### What is expected
Please retype every record below exactly, leaving the pictures out.

### Dataset
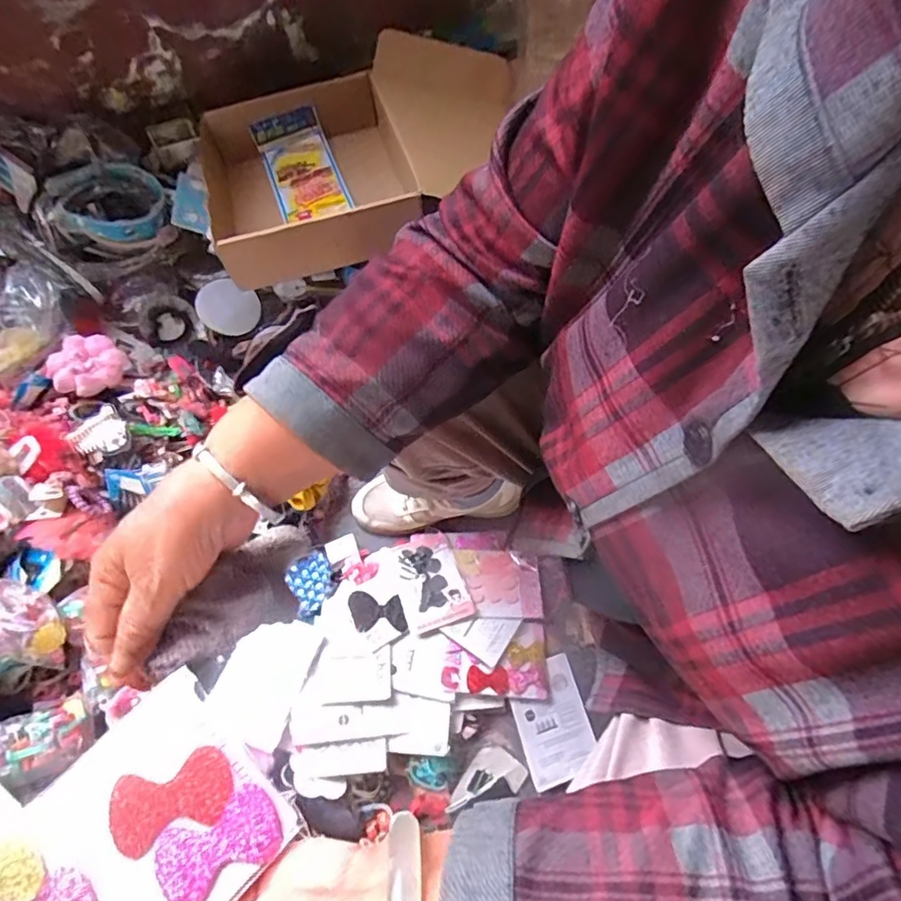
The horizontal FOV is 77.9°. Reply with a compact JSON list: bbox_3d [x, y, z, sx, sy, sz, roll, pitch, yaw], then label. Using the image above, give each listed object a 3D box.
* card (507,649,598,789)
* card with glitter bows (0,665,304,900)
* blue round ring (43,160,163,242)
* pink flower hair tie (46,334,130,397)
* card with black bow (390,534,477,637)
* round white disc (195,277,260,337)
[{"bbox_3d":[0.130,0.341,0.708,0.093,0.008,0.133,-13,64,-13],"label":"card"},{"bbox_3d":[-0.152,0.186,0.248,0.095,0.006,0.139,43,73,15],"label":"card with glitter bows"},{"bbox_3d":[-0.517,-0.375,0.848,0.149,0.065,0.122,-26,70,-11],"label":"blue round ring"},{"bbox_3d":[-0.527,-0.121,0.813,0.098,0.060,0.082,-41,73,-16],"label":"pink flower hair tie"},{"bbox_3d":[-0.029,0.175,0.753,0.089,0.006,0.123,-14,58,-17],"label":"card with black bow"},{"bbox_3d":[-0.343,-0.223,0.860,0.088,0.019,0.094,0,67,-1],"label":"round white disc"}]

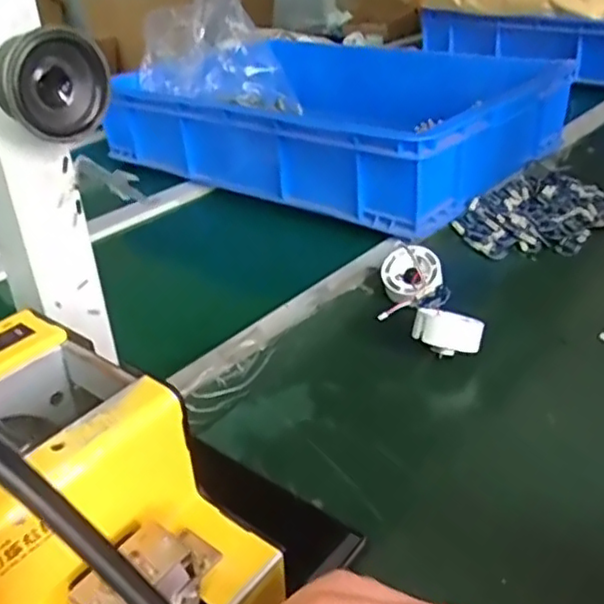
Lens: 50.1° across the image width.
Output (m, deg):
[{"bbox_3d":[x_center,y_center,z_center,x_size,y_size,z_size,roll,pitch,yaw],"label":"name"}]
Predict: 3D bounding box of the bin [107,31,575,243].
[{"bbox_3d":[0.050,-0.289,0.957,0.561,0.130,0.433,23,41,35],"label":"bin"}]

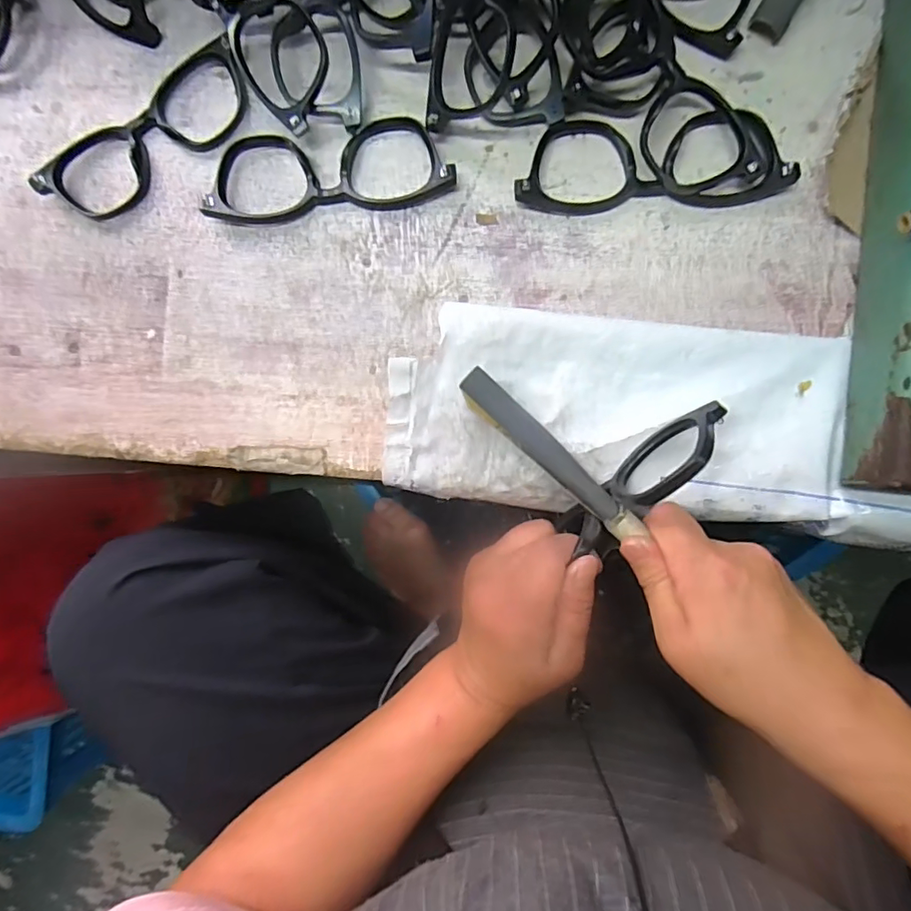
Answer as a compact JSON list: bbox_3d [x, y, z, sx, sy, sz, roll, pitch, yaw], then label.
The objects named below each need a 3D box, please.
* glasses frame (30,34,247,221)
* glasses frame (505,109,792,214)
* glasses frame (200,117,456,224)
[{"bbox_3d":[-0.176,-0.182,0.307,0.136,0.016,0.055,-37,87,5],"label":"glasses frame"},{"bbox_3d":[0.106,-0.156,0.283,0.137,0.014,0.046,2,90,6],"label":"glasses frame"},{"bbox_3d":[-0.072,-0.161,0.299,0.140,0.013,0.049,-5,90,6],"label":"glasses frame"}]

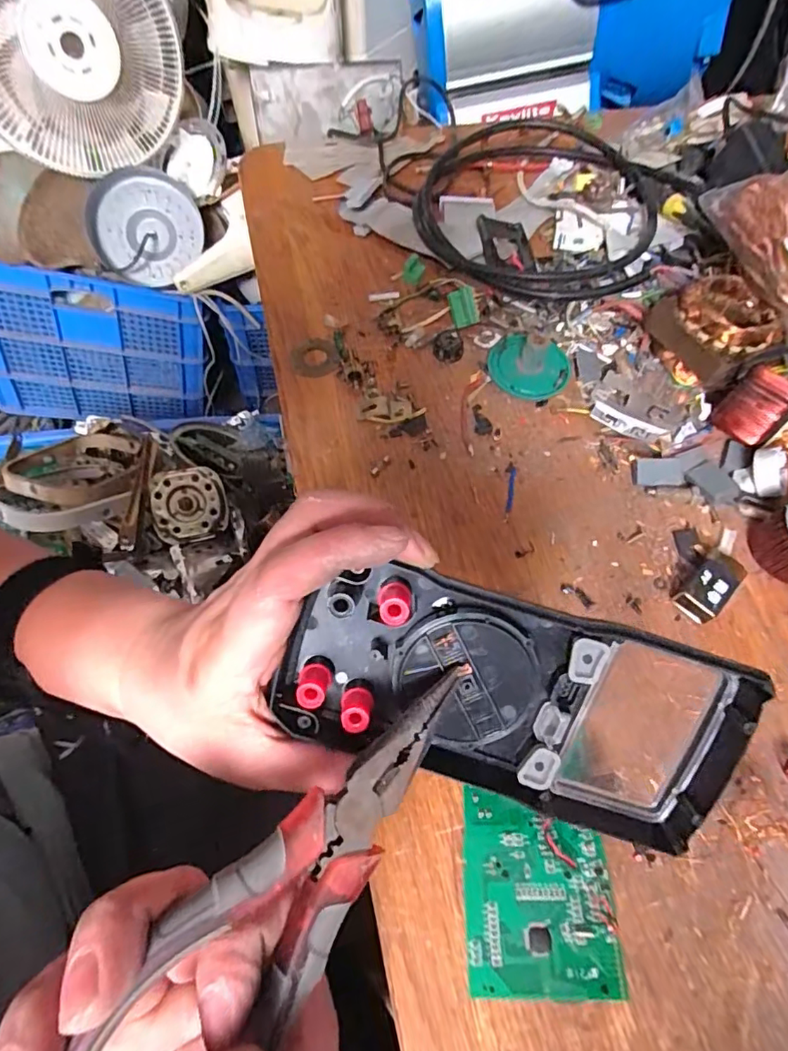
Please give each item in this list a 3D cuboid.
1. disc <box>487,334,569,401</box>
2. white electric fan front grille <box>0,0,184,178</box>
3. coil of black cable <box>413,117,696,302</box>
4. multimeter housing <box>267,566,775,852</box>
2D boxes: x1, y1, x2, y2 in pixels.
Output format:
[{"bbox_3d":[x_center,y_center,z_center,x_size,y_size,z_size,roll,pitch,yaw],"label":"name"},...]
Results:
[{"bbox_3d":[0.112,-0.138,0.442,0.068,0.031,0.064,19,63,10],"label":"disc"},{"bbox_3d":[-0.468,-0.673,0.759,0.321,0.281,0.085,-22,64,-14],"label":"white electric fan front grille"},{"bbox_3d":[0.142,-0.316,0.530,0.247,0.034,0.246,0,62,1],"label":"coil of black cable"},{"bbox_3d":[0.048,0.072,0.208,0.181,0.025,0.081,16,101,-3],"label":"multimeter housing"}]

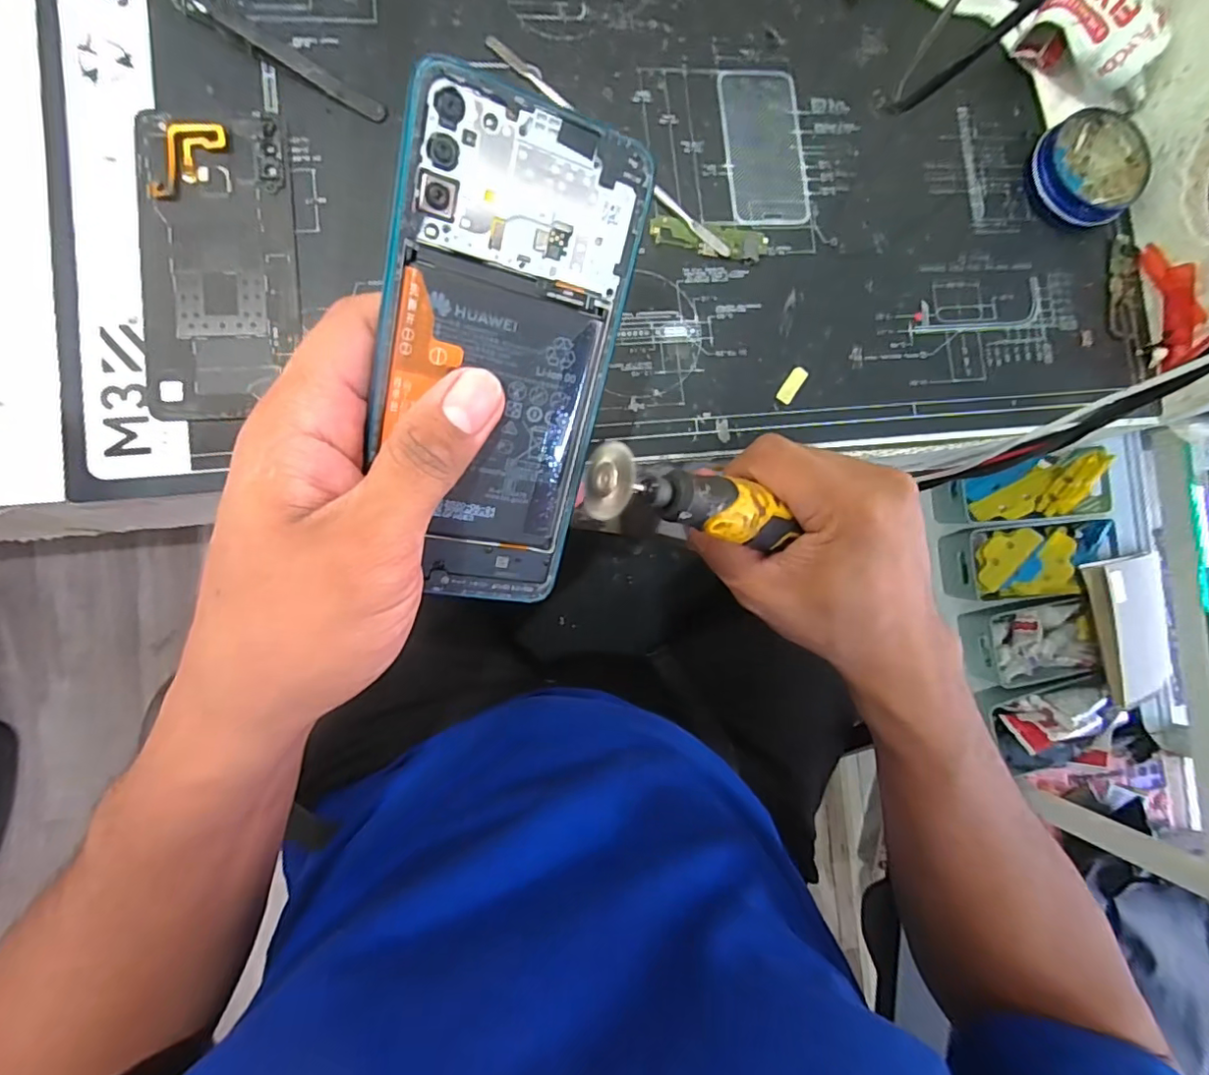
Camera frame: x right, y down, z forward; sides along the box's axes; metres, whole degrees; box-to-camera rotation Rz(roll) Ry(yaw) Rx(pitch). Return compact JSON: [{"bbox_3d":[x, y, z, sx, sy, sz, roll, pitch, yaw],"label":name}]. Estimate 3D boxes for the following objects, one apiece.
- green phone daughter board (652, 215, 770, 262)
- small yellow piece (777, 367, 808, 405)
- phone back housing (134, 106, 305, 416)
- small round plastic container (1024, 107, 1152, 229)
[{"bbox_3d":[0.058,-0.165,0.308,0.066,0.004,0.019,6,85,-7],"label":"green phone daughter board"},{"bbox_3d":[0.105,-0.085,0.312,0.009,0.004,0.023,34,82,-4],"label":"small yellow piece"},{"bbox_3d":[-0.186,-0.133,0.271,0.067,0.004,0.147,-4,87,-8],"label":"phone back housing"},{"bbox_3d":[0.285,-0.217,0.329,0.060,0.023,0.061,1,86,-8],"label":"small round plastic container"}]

### Reply
The horizontal FOV is 77.9°. Reply with a compact JSON list: bbox_3d [x, y, z, sx, sy, sz, roll, pitch, yaw], then label. Using the image above, give each listed object a 3D box.
* card (507,649,598,789)
* card with glitter bows (0,665,304,900)
* blue round ring (43,160,163,242)
* pink flower hair tie (46,334,130,397)
* card with black bow (390,534,477,637)
* round white disc (195,277,260,337)
[{"bbox_3d":[0.130,0.341,0.708,0.093,0.008,0.133,-13,64,-13],"label":"card"},{"bbox_3d":[-0.152,0.186,0.248,0.095,0.006,0.139,43,73,15],"label":"card with glitter bows"},{"bbox_3d":[-0.517,-0.375,0.848,0.149,0.065,0.122,-26,70,-11],"label":"blue round ring"},{"bbox_3d":[-0.527,-0.121,0.813,0.098,0.060,0.082,-41,73,-16],"label":"pink flower hair tie"},{"bbox_3d":[-0.029,0.175,0.753,0.089,0.006,0.123,-14,58,-17],"label":"card with black bow"},{"bbox_3d":[-0.343,-0.223,0.860,0.088,0.019,0.094,0,67,-1],"label":"round white disc"}]

Lens: 50.1° across the image width.
Output (m, deg):
[{"bbox_3d":[x_center,y_center,z_center,x_size,y_size,z_size,roll,pitch,yaw],"label":"name"}]
Predict: 3D bounding box of the bin [107,31,575,243].
[{"bbox_3d":[0.050,-0.289,0.957,0.561,0.130,0.433,23,41,35],"label":"bin"}]

Answer as a compact JSON list: bbox_3d [x, y, z, sx, sy, sz, roll, pitch, yaw], then label.
The objects named below each need a 3D box, please.
* glasses frame (30,34,247,221)
* glasses frame (505,109,792,214)
* glasses frame (200,117,456,224)
[{"bbox_3d":[-0.176,-0.182,0.307,0.136,0.016,0.055,-37,87,5],"label":"glasses frame"},{"bbox_3d":[0.106,-0.156,0.283,0.137,0.014,0.046,2,90,6],"label":"glasses frame"},{"bbox_3d":[-0.072,-0.161,0.299,0.140,0.013,0.049,-5,90,6],"label":"glasses frame"}]

Please give each item in this list a 3D cuboid.
1. disc <box>487,334,569,401</box>
2. white electric fan front grille <box>0,0,184,178</box>
3. coil of black cable <box>413,117,696,302</box>
4. multimeter housing <box>267,566,775,852</box>
2D boxes: x1, y1, x2, y2 in pixels.
Output format:
[{"bbox_3d":[x_center,y_center,z_center,x_size,y_size,z_size,roll,pitch,yaw],"label":"name"},...]
Results:
[{"bbox_3d":[0.112,-0.138,0.442,0.068,0.031,0.064,19,63,10],"label":"disc"},{"bbox_3d":[-0.468,-0.673,0.759,0.321,0.281,0.085,-22,64,-14],"label":"white electric fan front grille"},{"bbox_3d":[0.142,-0.316,0.530,0.247,0.034,0.246,0,62,1],"label":"coil of black cable"},{"bbox_3d":[0.048,0.072,0.208,0.181,0.025,0.081,16,101,-3],"label":"multimeter housing"}]

Camera frame: x right, y down, z forward; sides along the box's axes; metres, whole degrees; box-to-camera rotation Rz(roll) Ry(yaw) Rx(pitch). Return compact JSON: [{"bbox_3d":[x, y, z, sx, sy, sz, roll, pitch, yaw],"label":name}]. Estimate 3D boxes for the following objects, one apiece.
- green phone daughter board (652, 215, 770, 262)
- small yellow piece (777, 367, 808, 405)
- phone back housing (134, 106, 305, 416)
- small round plastic container (1024, 107, 1152, 229)
[{"bbox_3d":[0.058,-0.165,0.308,0.066,0.004,0.019,6,85,-7],"label":"green phone daughter board"},{"bbox_3d":[0.105,-0.085,0.312,0.009,0.004,0.023,34,82,-4],"label":"small yellow piece"},{"bbox_3d":[-0.186,-0.133,0.271,0.067,0.004,0.147,-4,87,-8],"label":"phone back housing"},{"bbox_3d":[0.285,-0.217,0.329,0.060,0.023,0.061,1,86,-8],"label":"small round plastic container"}]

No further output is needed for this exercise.